* WHAT TO DO *
In the Acacia handonis entry, what two common names does the species go by?

* DOCUMENT SECTION *
Scientific classification
- Kingdom: Plantae
- Clade: Tracheophytes
- Clade: Angiosperms
- Clade: Eudicots
- Clade: Rosids
- Order: Fabales
- Family: Fabaceae
- Subfamily: Caesalpinioideae
- Clade: Mimosoid clade
- Genus: Acacia
- Species: A. handonis
- Binomial name: Acacia handonis Pedley

= Acacia handonis =

- Genus: Acacia
- Species: handonis
- Authority: Pedley
- Conservation status: VU

Species of legume

Acacia handonis, commonly known as Hando's wattle or Percy Grant wattle, is a species of flowering plant in the family Fabaceae and is endemic to Queensland, Australia. It is a resinous shrub with crowded, erect phyllodes, spherical heads of bright yellow flowers and narrowly oblong pods.

* EXTRACTED INFORMATION *
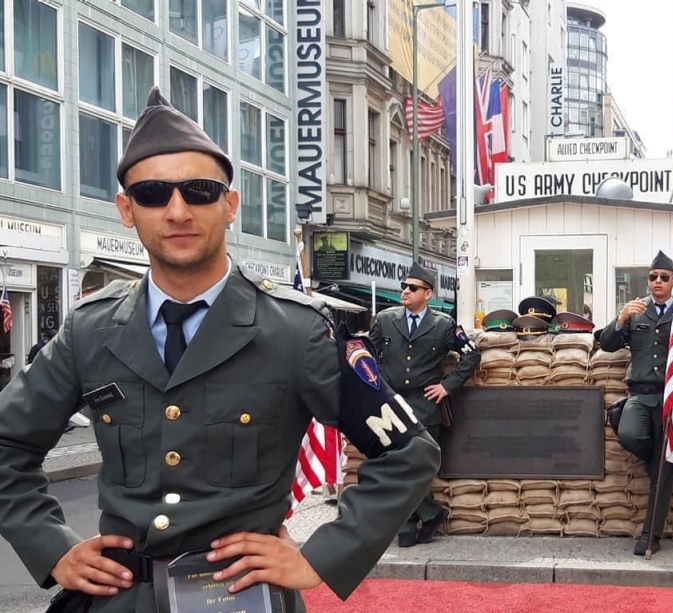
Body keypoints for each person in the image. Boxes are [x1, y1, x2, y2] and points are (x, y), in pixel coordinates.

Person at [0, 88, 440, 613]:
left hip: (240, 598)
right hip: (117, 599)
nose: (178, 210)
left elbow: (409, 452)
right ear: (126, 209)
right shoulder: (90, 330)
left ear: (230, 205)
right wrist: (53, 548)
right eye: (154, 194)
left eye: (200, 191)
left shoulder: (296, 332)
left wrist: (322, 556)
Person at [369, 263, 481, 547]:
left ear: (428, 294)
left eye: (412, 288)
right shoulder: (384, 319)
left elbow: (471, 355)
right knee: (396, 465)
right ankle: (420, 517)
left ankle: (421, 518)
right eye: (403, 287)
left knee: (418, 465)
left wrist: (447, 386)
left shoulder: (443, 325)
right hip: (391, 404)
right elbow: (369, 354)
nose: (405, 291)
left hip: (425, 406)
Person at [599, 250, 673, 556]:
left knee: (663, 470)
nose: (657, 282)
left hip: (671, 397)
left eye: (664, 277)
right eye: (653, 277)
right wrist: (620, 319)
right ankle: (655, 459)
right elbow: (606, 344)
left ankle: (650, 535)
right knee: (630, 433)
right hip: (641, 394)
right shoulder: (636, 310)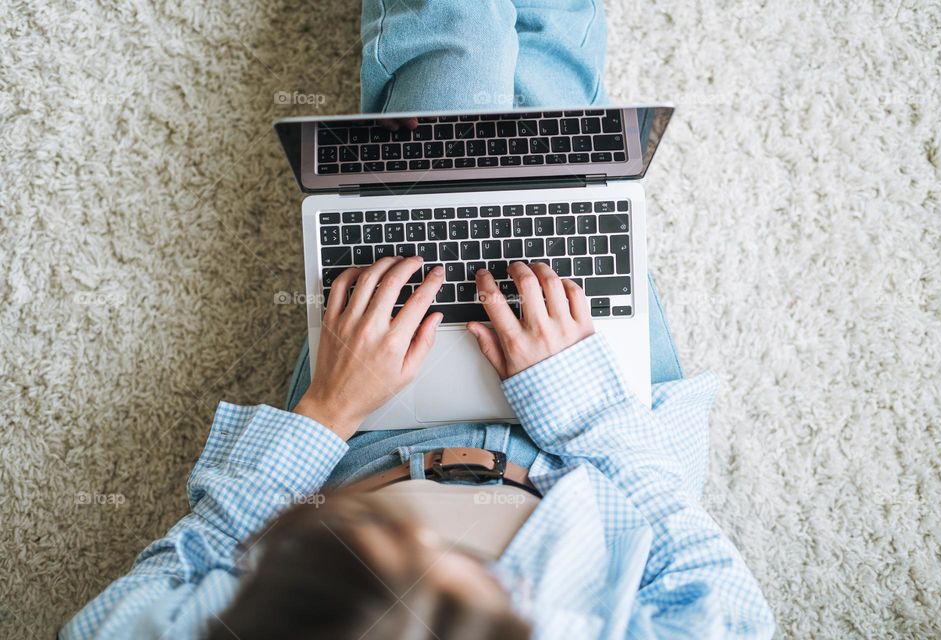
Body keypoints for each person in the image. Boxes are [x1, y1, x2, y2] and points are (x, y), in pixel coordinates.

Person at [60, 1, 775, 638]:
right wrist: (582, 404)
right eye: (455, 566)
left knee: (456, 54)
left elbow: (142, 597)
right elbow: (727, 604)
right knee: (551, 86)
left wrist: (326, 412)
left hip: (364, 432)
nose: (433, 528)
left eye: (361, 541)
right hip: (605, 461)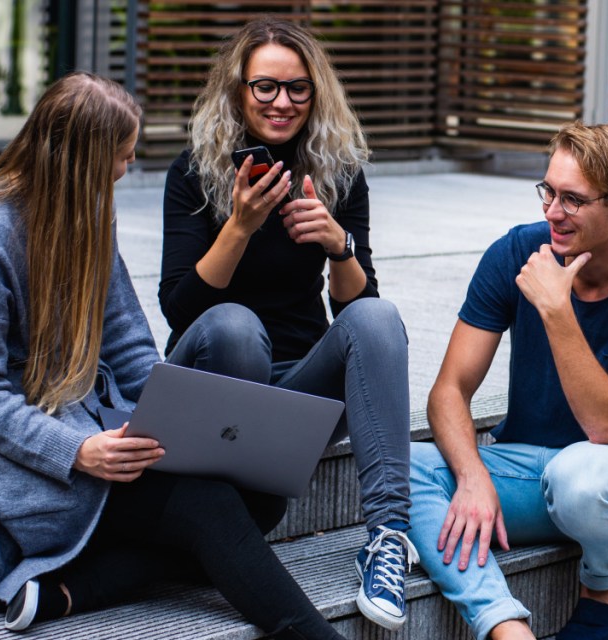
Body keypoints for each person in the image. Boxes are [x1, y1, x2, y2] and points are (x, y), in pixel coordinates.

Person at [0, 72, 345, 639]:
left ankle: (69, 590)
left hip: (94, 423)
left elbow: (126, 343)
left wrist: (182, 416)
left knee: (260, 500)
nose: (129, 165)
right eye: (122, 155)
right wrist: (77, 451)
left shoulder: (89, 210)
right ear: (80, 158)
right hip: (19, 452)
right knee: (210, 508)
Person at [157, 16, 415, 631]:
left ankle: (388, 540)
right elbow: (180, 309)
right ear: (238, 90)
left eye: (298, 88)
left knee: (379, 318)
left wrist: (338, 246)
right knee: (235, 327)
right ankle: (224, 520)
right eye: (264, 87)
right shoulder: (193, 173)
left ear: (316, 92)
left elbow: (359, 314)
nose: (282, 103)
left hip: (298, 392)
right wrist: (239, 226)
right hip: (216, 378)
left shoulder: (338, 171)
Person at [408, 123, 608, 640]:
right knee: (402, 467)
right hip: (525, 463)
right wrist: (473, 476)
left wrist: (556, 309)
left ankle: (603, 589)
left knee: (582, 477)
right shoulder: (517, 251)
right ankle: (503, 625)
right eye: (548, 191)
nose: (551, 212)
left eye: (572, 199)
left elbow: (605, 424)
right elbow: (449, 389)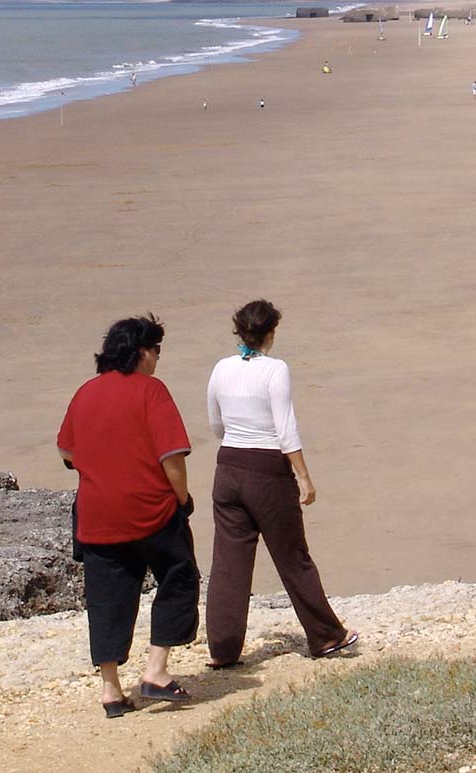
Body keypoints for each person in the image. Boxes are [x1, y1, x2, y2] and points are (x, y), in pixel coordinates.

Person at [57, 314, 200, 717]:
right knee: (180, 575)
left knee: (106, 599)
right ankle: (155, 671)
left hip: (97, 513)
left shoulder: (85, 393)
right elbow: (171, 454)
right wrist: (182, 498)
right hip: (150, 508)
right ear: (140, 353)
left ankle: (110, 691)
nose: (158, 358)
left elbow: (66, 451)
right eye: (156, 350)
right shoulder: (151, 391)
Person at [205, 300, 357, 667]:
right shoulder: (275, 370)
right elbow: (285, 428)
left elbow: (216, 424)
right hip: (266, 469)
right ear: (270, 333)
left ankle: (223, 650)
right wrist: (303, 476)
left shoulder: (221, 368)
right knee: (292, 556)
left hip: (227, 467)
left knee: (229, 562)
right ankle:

* ANSWER AREA *
Hando's wattle and Percy Grant wattle.